Jules Feiffer and I have spent a lot of time together over the last three days, scanning books, organizing slides, discussing possible class topics. It’s been enormously fun to work as his assistant, and I’ve had the chance to reexamine so many gorgeous drawings from the early 20th century. I’ve always loved Winsor McCay’s work, but god- the ingenuity! the draftsmanship! His weekly pace! They are just so beautiful. Here are some of my favorites:
Jules Feiffer has offered to looked through some of my past work this week to see what I’ve been doing during my time at the Center for Cartoon studies along with some sketchbooks from RISD. He has responded best to the drawings and stories I love while instinctively critical and unimpressed with the work that I, too, am unhappy with, or fought my way to complete. He can see the inspiration—or the lack thereof—however much I try to hide it. I never knew it was so transparent to the outside world. So where can that come out next year? How? How do you bring yourself to be inspired? Show up, do the work, commit to putting in the hours as your desk. We’ll see what happens in the fall.
Jules Feiffer’s pets Lily and Daisy are up here for the week while his daugther, Kate Feiffer, and his granddaughter Maddie stay as his guests in Hanover. Lily is “the dog that winks” in their book Which Puppy?. She was terrific fun to draw.

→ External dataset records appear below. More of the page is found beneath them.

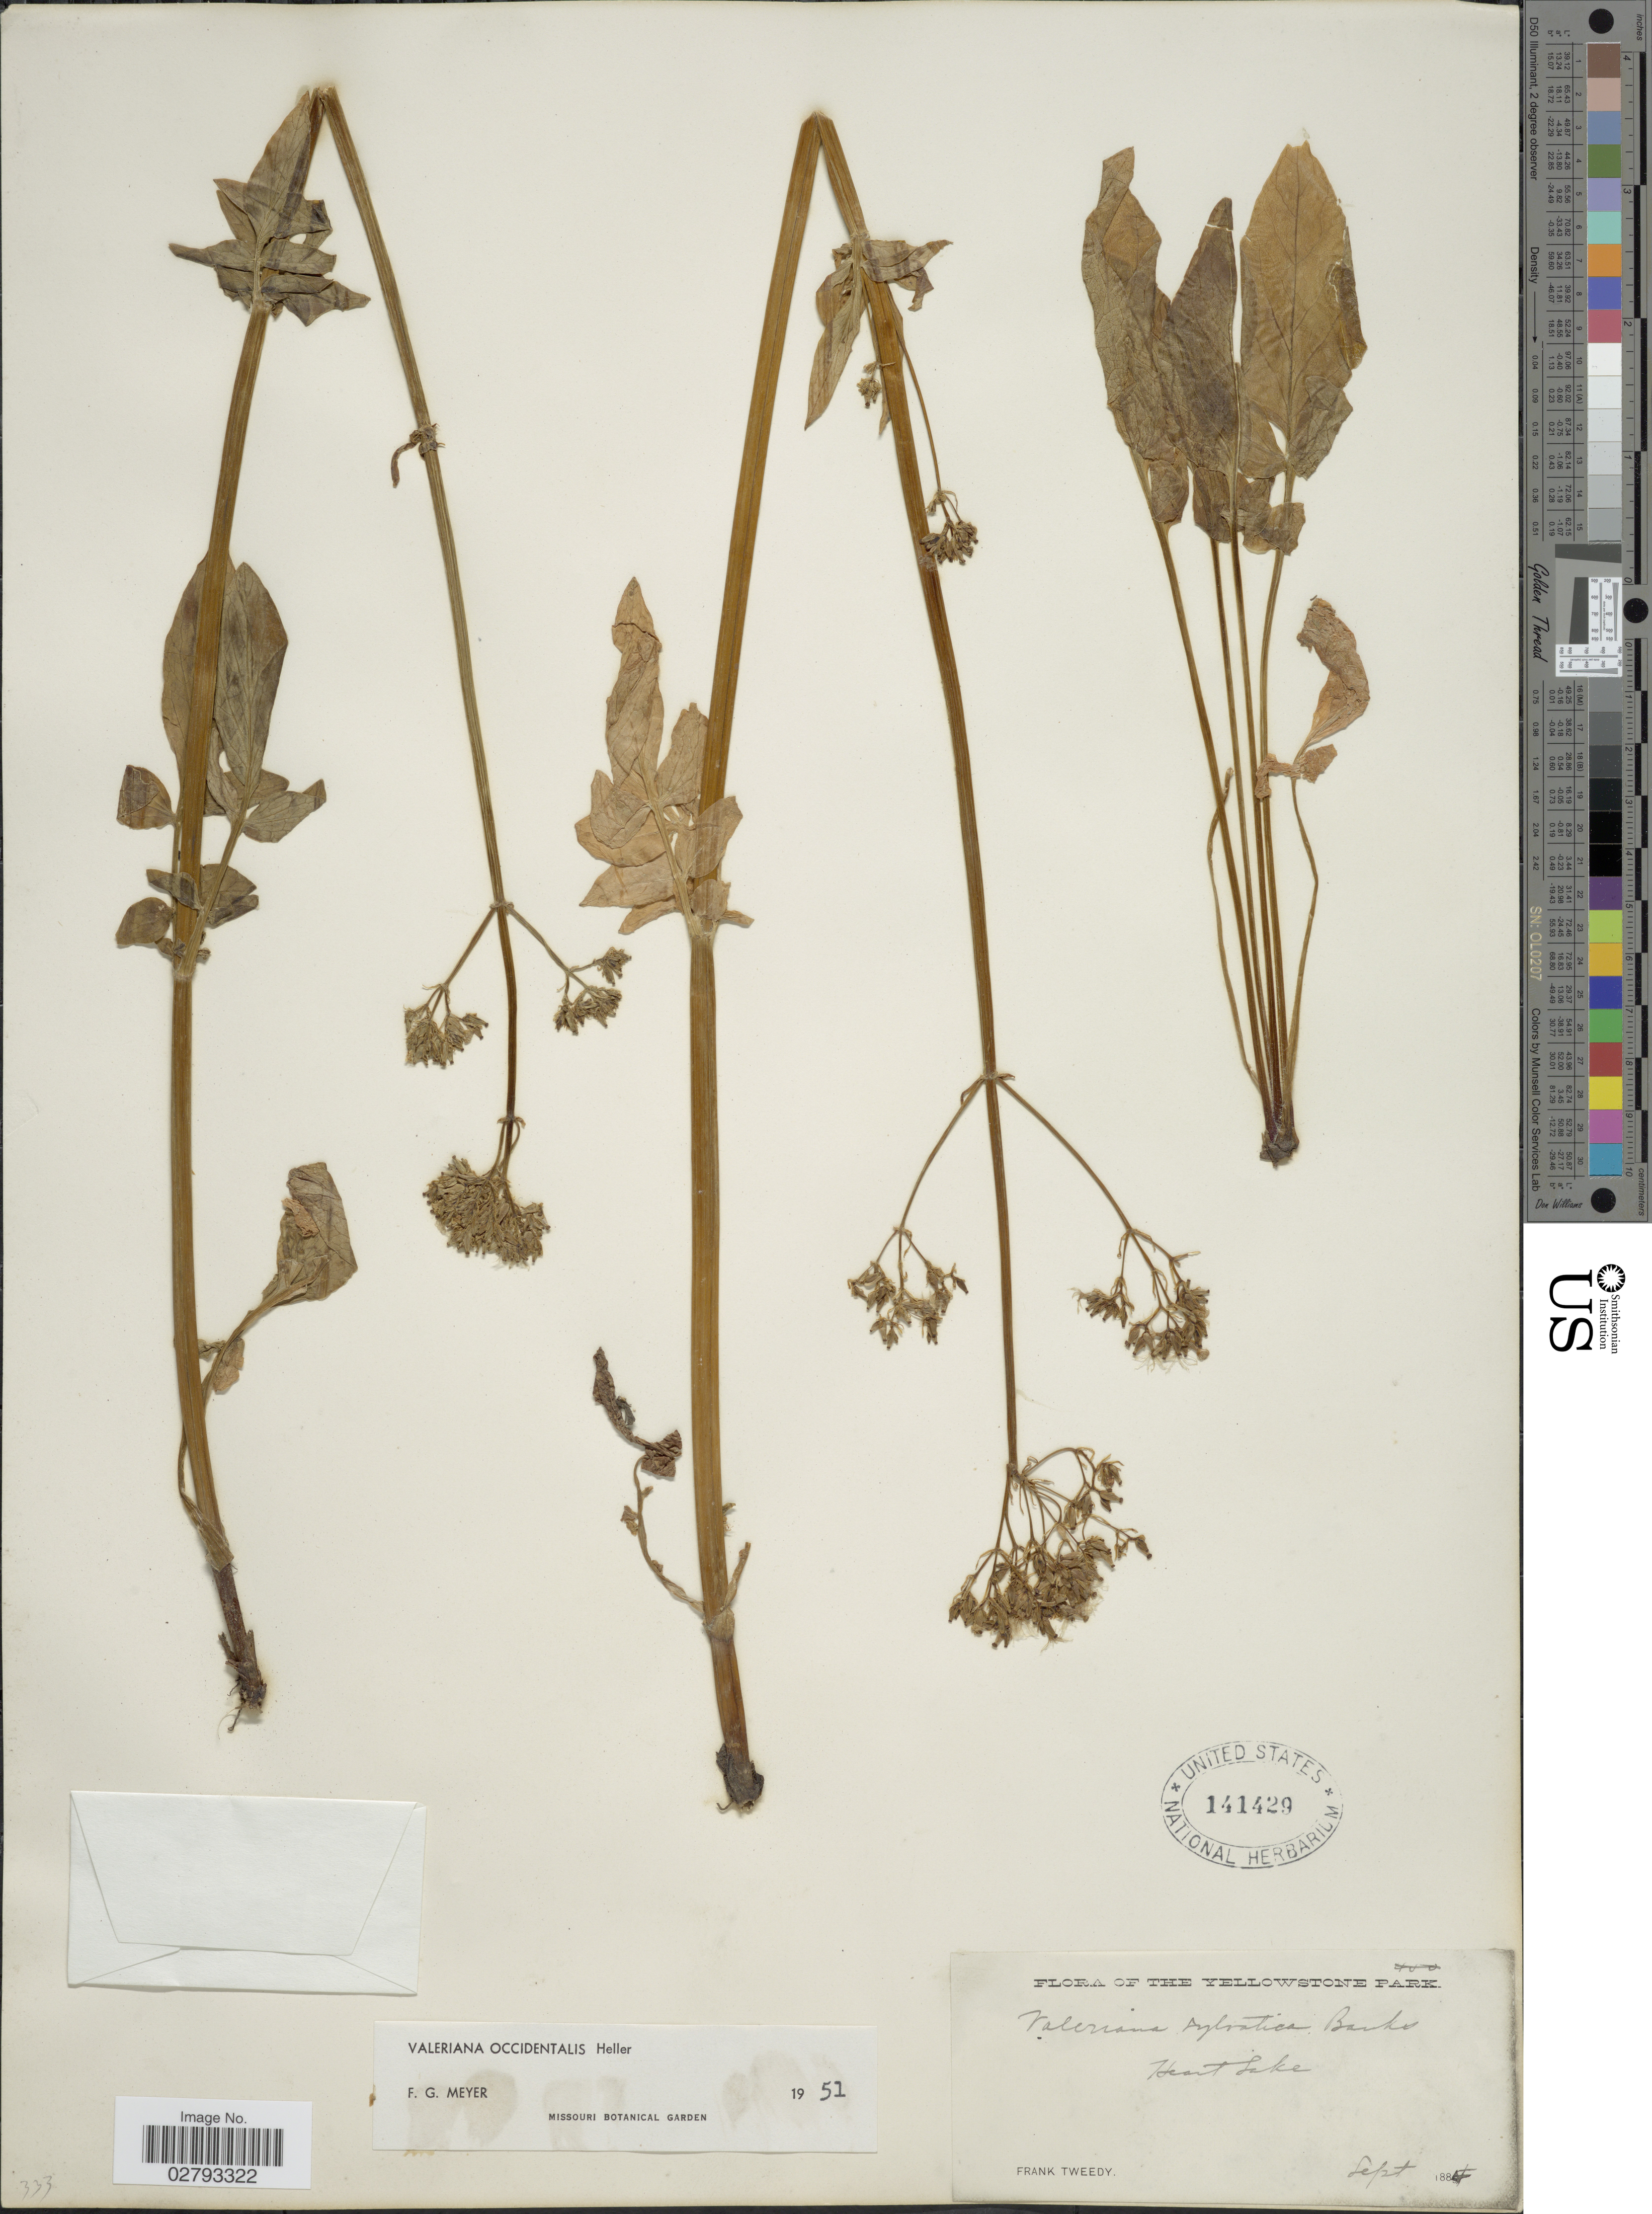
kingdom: Plantae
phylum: Tracheophyta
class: Magnoliopsida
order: Dipsacales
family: Caprifoliaceae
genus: Valeriana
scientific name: Valeriana occidentalis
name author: A. Heller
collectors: F. Tweedy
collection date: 1884-09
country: United States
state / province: Wyoming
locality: The Yellowstone Park, Heart Lake.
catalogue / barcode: US 141429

This week I had the privelege of attending the Politics of Cartooning panel discussion at Dartmouth College, with guests Jeff Danzinger, Jules Feiffer, Ed Koren and Ed Sorel. What a group! I loved them. But more fascinating than the work that they showed and their conversation was the audience’s attitude toward the future of cartooning—and publishing in general—as all but extinct. “You’re all of a certain age…” one woman began. “Just what the hell does that mean?!” came the response. But many audience members were nodding in agreement; are these cartoonists the last generation?
The Center for Cartoon Studies couldn’t exist without a new group of visual storytelling enthusiasts rising to the occasion to step into the giant shoes of past creators and continue forging new ground in the medium of comics. Graphic novels and comics format picture books are turning literary heads, snowballing onward as more titles are published every year. The new future in cartooning won’t rely on newspaper syndicates, but instead on book deals and digital media. Fingers crossed!